=== TASK ===
Repeat each line of the material below exactly as it appears, minus any pictures.

=== AVAILABLE DATA ===

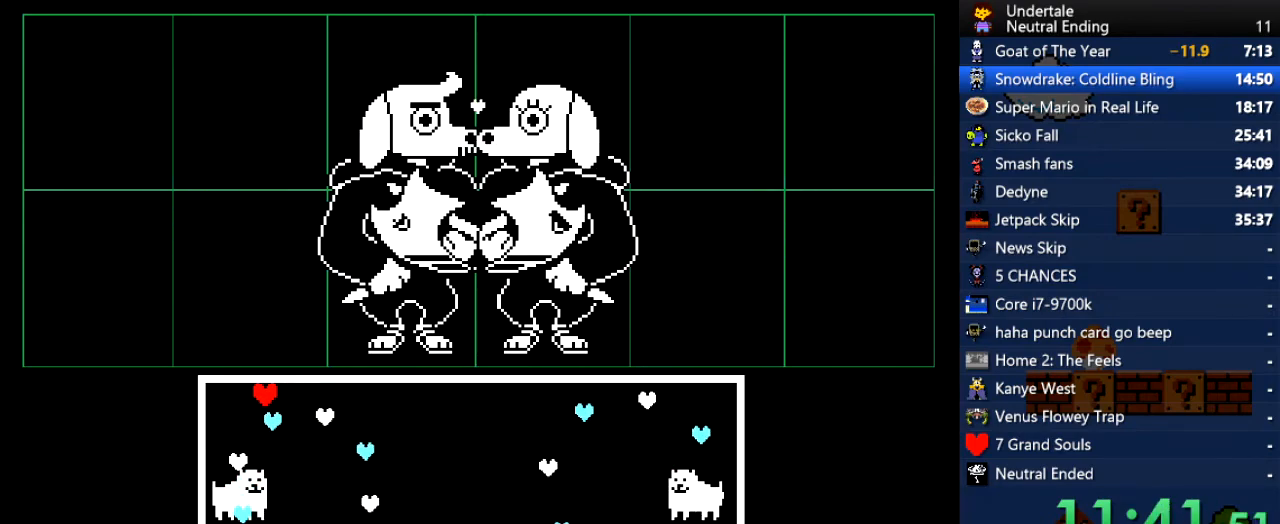
{"keys": ["left", "up"], "events": [[19, "up", "up"], [57, "up", "down"], [94, "left", "down"]]}
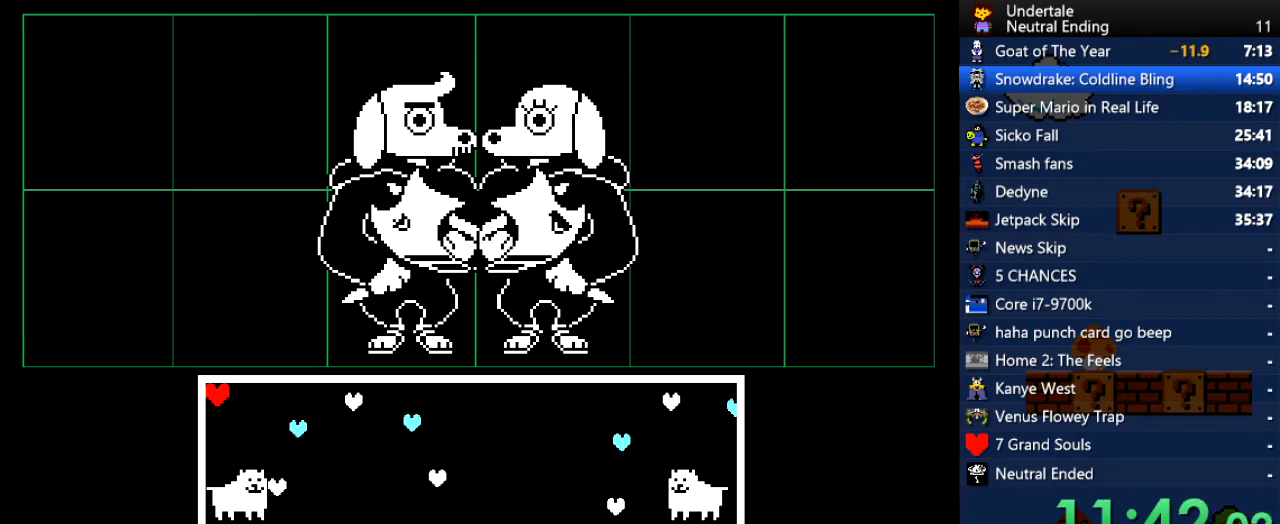
{"keys": [], "events": [[151, "left", "up"], [208, "up", "up"]]}
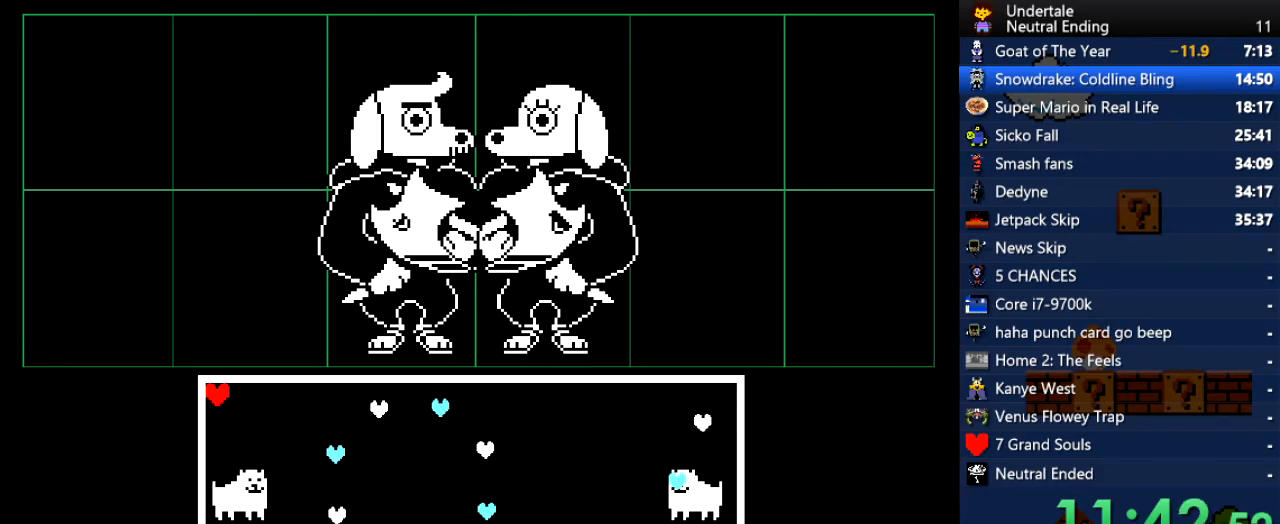
{"keys": [], "events": []}
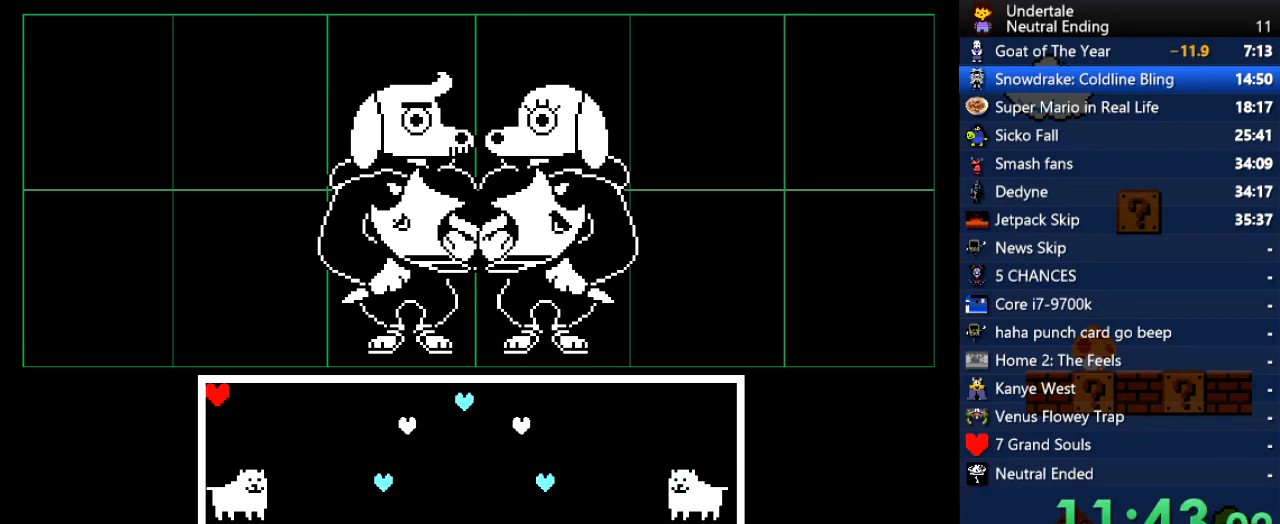
{"keys": [], "events": []}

=== SOLUTION TO THIS PROBLEM ===
{"keys": ["left", "up"], "events": [[19, "up", "up"], [57, "up", "down"], [94, "left", "down"]]}
{"keys": [], "events": [[151, "left", "up"], [208, "up", "up"]]}
{"keys": [], "events": []}
{"keys": [], "events": []}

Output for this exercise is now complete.